Buscemi, mother to an adult child with ADD and Tourette’s, lives in Conroe, Texas, north of Houston. When her sister moved there, too, the pair launched the residential and commercial painting business Two Sisters Painting, which became the springboard for Colors Matter.

Raising a child with special needs has given Buscemi personal insight that enriches her status as a certified color consultant. Beyond understanding light’s impact on a space and the way pigments alter hue, she has first-hand knowledge of how room colors can affect behavior.

“Colors matter. They affect us in every way, every day. They sway moods, provoke thought, stimulate conversation and appetite. They calm us, cheer us, rev us up and even depress us. Color is emotional, cultural, sensory and cognitive,” says Buscemi.

Color beyond aesthetics

“Parents of children with special needs really struggle with color choices,” says Buscemi. During conversations with these clients, she’s often asked to deliver “feelings” along with color recommendations and a finished product. Which colors inspire peace and calm? Which are invigorating and energizing and help stimulate learning? Buscemi believes color affects neuropathways in the brain, creating a biochemical response. Triggering the desired response in the particular individual is key. For example, Buscemi has found that blues, greens and muted brown tones tend to be great choices for both adults and children with ADD and ADHD.

In the four years she’s been helping transform spaces for people with cognitive learning challenges, she’s come to realize that special-needs clients are her passion. “The whole family feels it when rooms aren’t working,” says Buscemi. “So when rooms are working, it’s so rewarding and transformational.”

Long before colors are selected, Trish asks dozens of questions, ranging from how often spaces are used to when lights are turned on to whether a child is artistic, athletic, a gamer or maybe a musician. In a consultation with a boy with Asperger’s, Trish learned that red was a favorite color and one he wanted in his bedroom. But Trish knew that using it on the walls could cause undue agitation. Instead, she suggested a “soothing blue with a yellow stripe. Red was used just in accents.” Trish ensured lighting was well-placed and gentle, and the result was a space where the boy felt comfortable playing, reading and sleeping.
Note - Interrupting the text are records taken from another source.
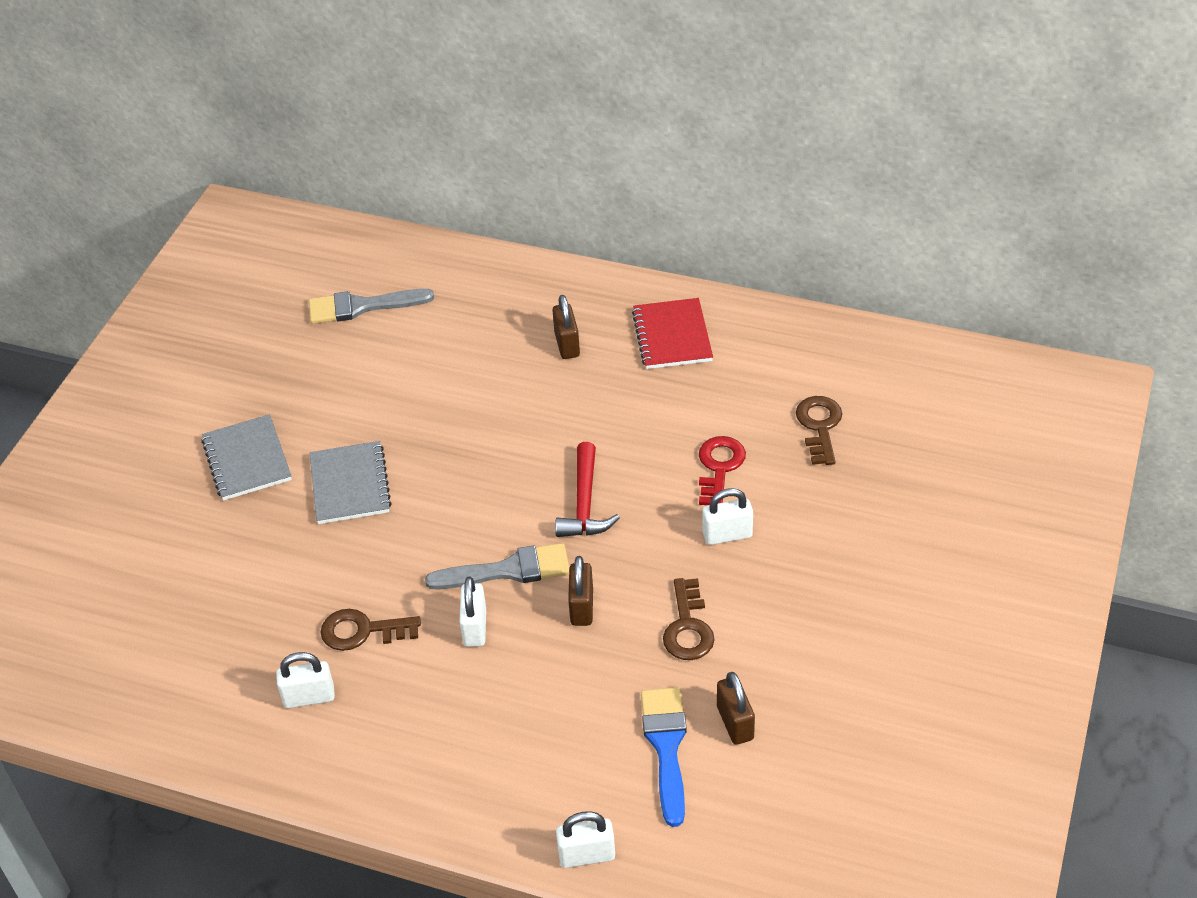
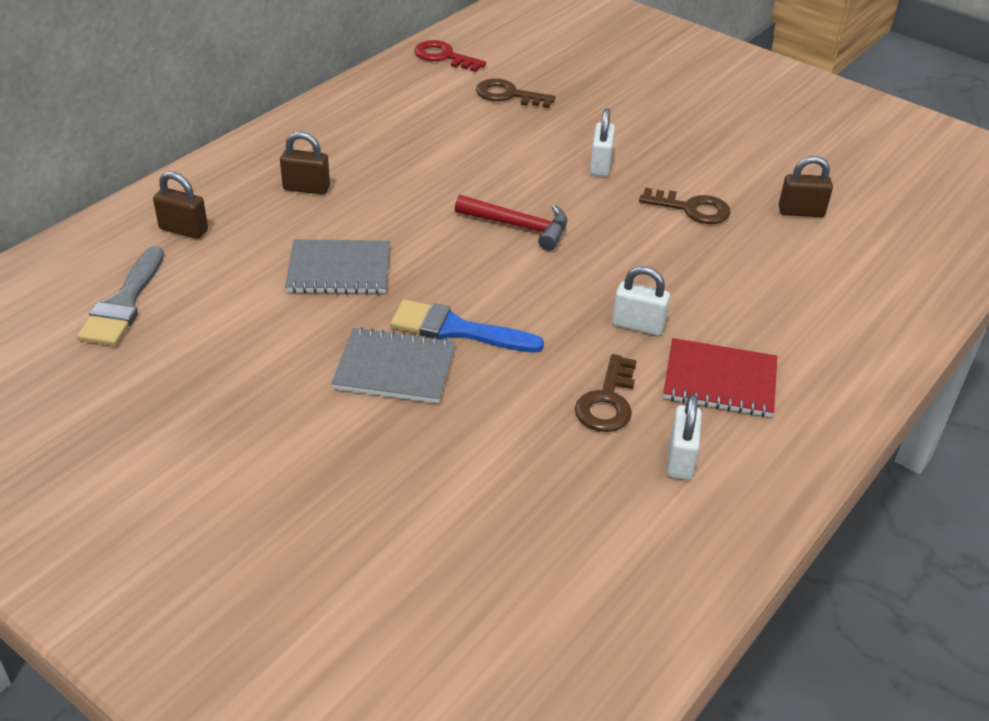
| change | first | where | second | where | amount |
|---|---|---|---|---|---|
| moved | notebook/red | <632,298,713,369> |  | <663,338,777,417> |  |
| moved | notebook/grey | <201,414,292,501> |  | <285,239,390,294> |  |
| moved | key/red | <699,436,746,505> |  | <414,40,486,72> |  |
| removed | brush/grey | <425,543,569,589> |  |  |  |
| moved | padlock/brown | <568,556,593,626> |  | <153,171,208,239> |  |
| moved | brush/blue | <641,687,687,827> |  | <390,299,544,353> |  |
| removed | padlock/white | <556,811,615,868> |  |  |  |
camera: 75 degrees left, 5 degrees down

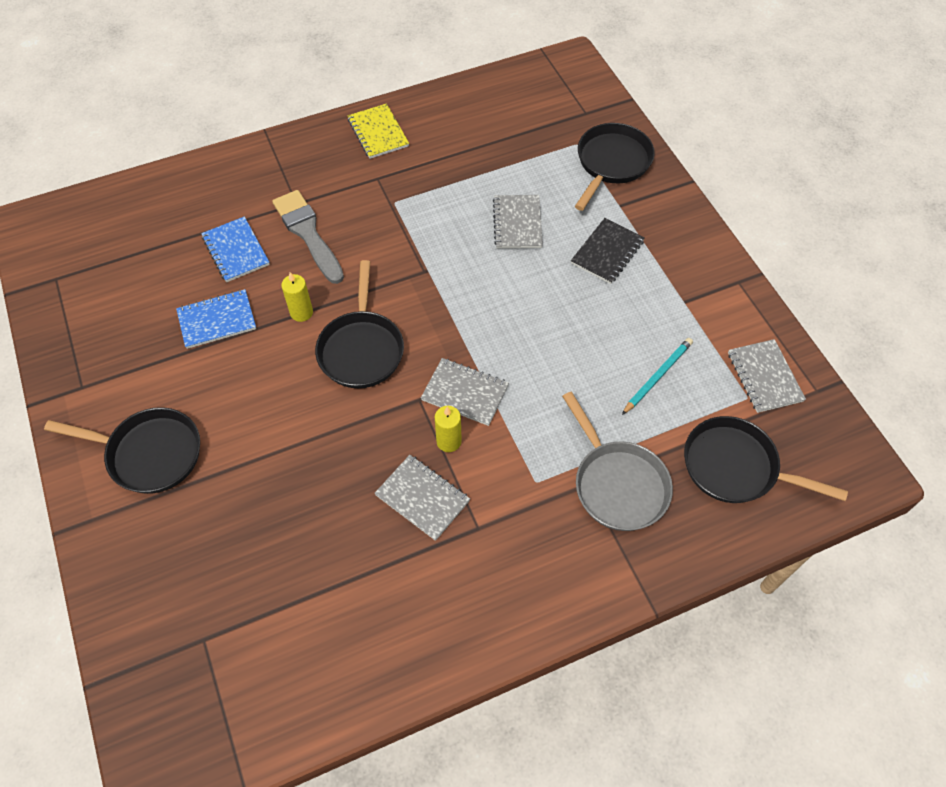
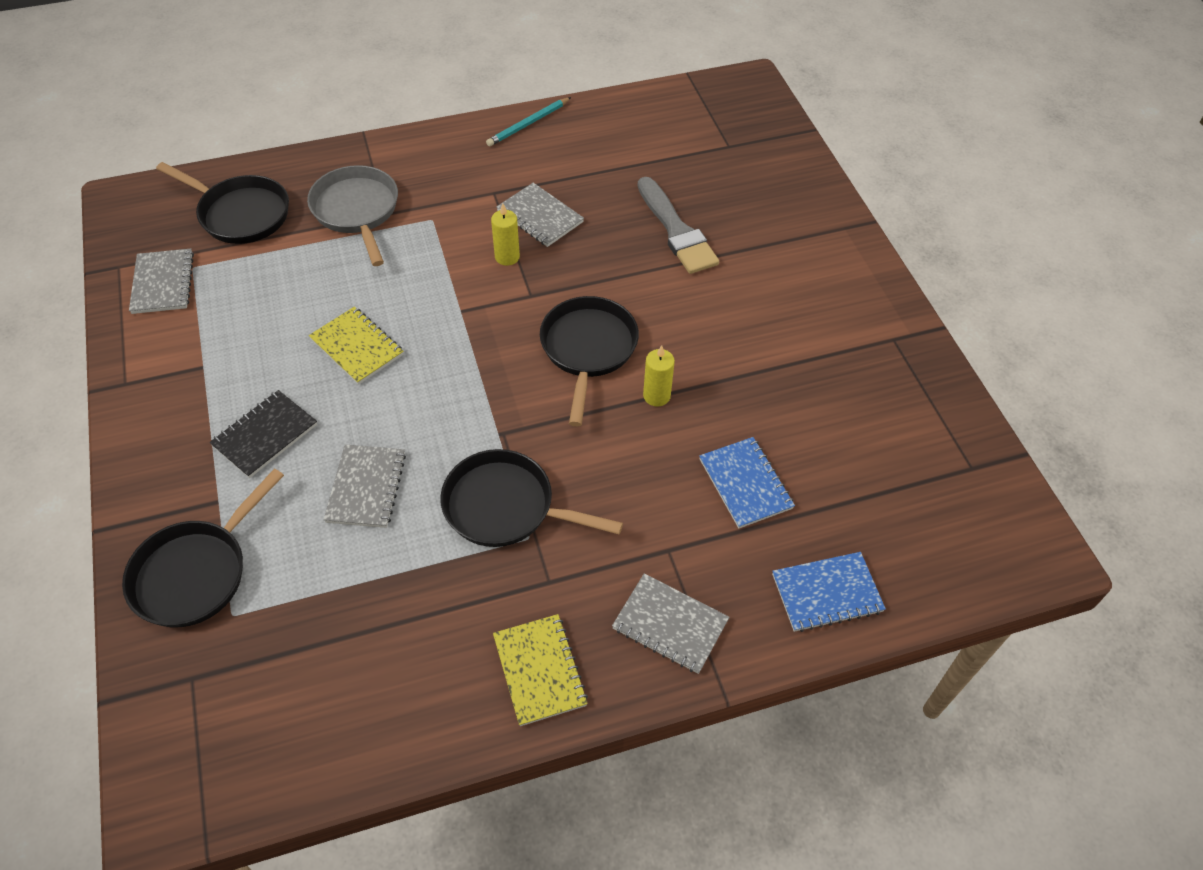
| change | first | where | second | where | amount |
|---|---|---|---|---|---|
| moved | brush/grey | <272,190,344,284> |  | <638,177,719,274> |  |
| moved | notebook/blue | <176,289,256,349> |  | <772,552,886,632> |  |
| moved | pencil/turquoise | <622,338,693,415> |  | <486,97,571,146> |  |
| moved | notebook/grey | <421,358,509,426> |  | <612,573,729,674> |  |
| moved | pan/black | <44,407,200,494> |  | <440,449,623,547> |  |
| added |  |  | notebook/yellow | <309,307,404,385> |  |
camera: 175 degrees left, 5 degrees down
In creating calming, kid-friendly interiors, Buscemi makes a point of talking with parents about the importance of active rooms where it’s okay to be loud or messy. “Rooms where real living can take place are essential,” says Buscemi.

The color of change

The team at Colors Matter has lent their expertise to projects for Make-A-Wish Foundation and the Montgomery County Habitat for Humanity All-Women Build, and Trish is proud to do pro bono work every year for families with kids with cognitive struggles. As research and information about cognitive disorders grows, so does the support community. Colors Matter is tickled pink to be part of it.

After she’s changed the lives of so many through color, you might expect Trish to have a favorite color of her own. She doesn’t, although she has an affinity for Sherwin-Williams Rainwashed (SW 6211), a gray-green hue that’s “versatile and great in a bathroom or on an accent wall.”